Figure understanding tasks

====================

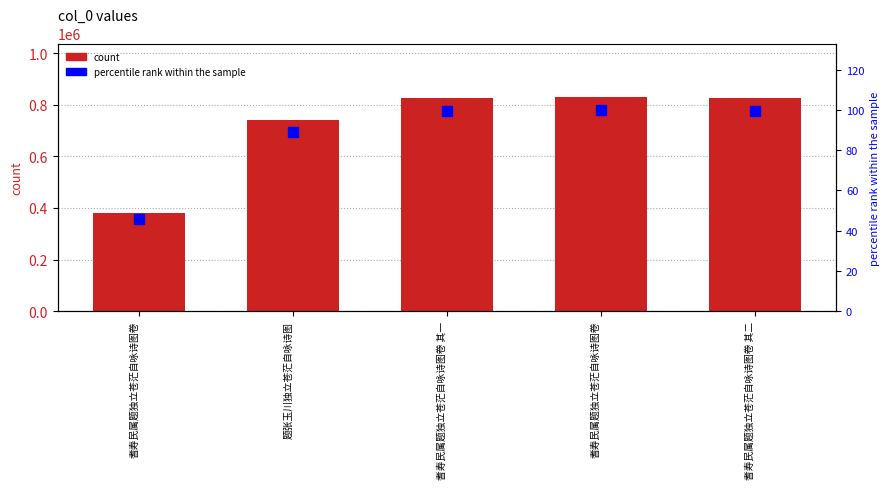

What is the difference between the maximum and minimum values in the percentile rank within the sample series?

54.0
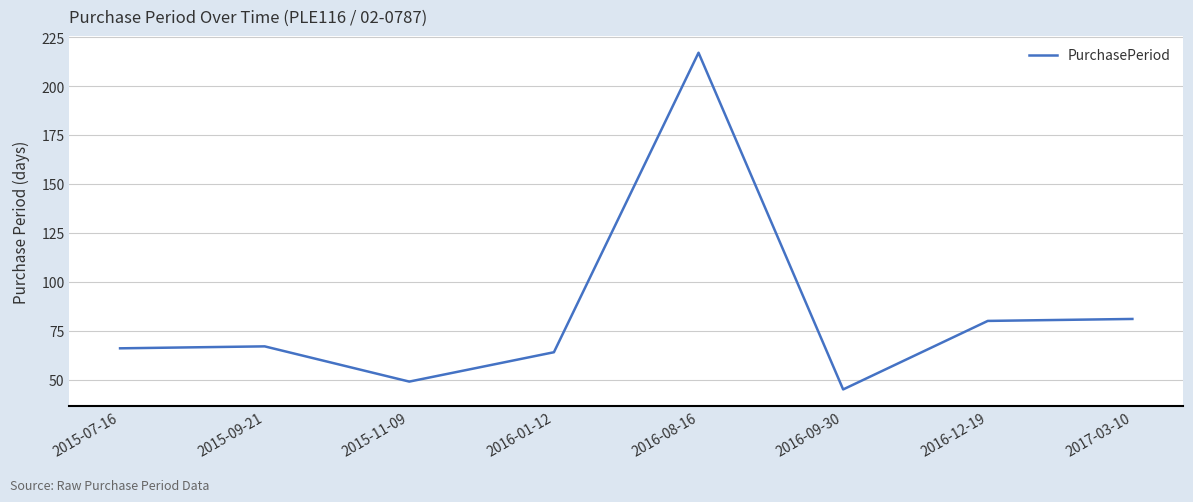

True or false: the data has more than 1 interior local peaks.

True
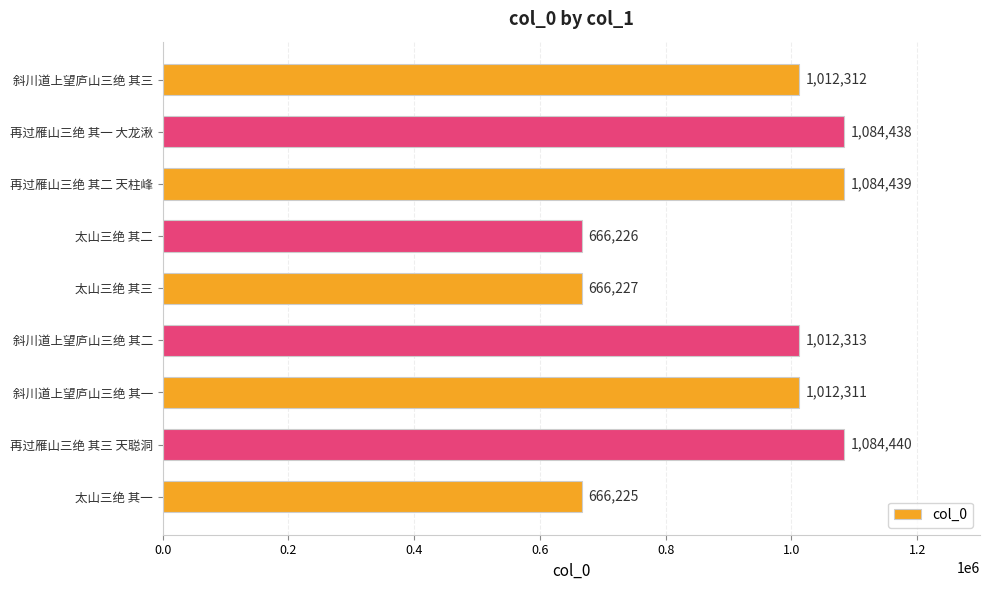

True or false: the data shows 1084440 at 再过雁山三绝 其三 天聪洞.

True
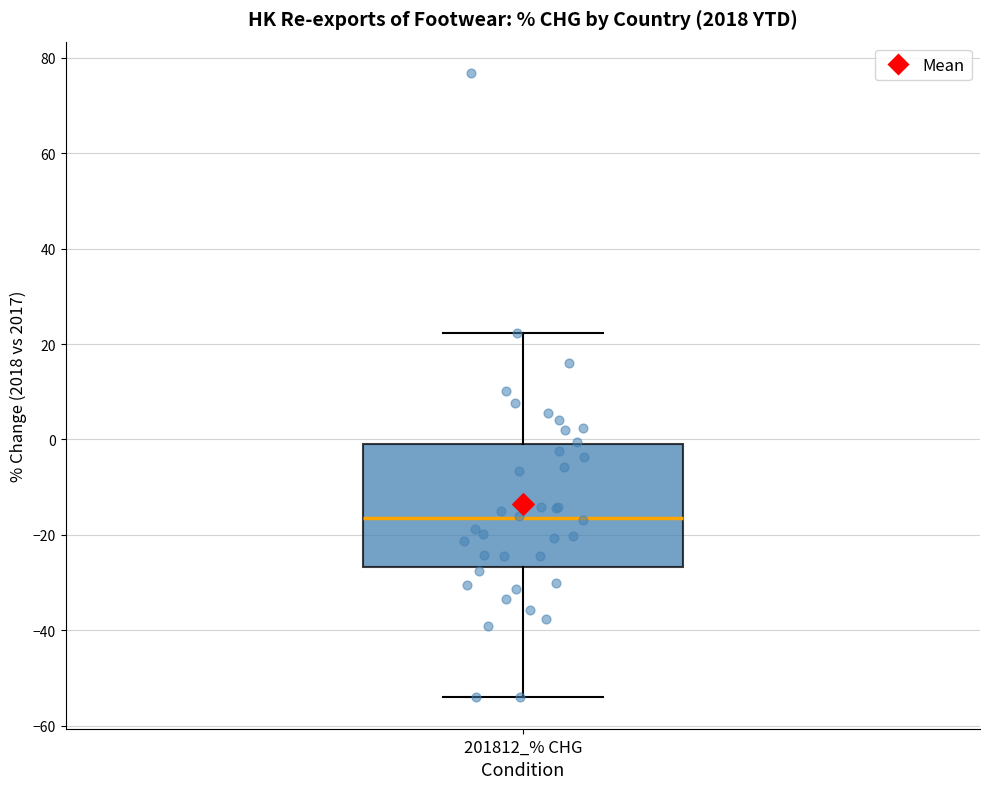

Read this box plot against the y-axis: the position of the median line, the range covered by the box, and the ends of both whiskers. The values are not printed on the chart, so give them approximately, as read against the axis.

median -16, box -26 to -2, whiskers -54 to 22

====================

_WORK ORDER_
Rewrite the lines of the data above as a Markdown table with the columns Row and Line, numbering each non-blank line in order and omitting blank lines. Leave the pictures out of the table.

_WRITTEN SOLUTION_
| Row | Line |
|---|---|
| 1 | What is the difference between the maximum and minimum values in the percentile rank within the sample series? |
| 2 | 54.0 |
| 3 | True or false: the data has more than 1 interior local peaks. |
| 4 | True |
| 5 | True or false: the data shows 1084440 at 再过雁山三绝 其三 天聪洞. |
| 6 | True |
| 7 | Read this box plot against the y-axis: the position of the median line, the range covered by the box, and the ends of both whiskers. The values are not printed on the chart, so give them approximately, as read against the axis. |
| 8 | median -16, box -26 to -2, whiskers -54 to 22 |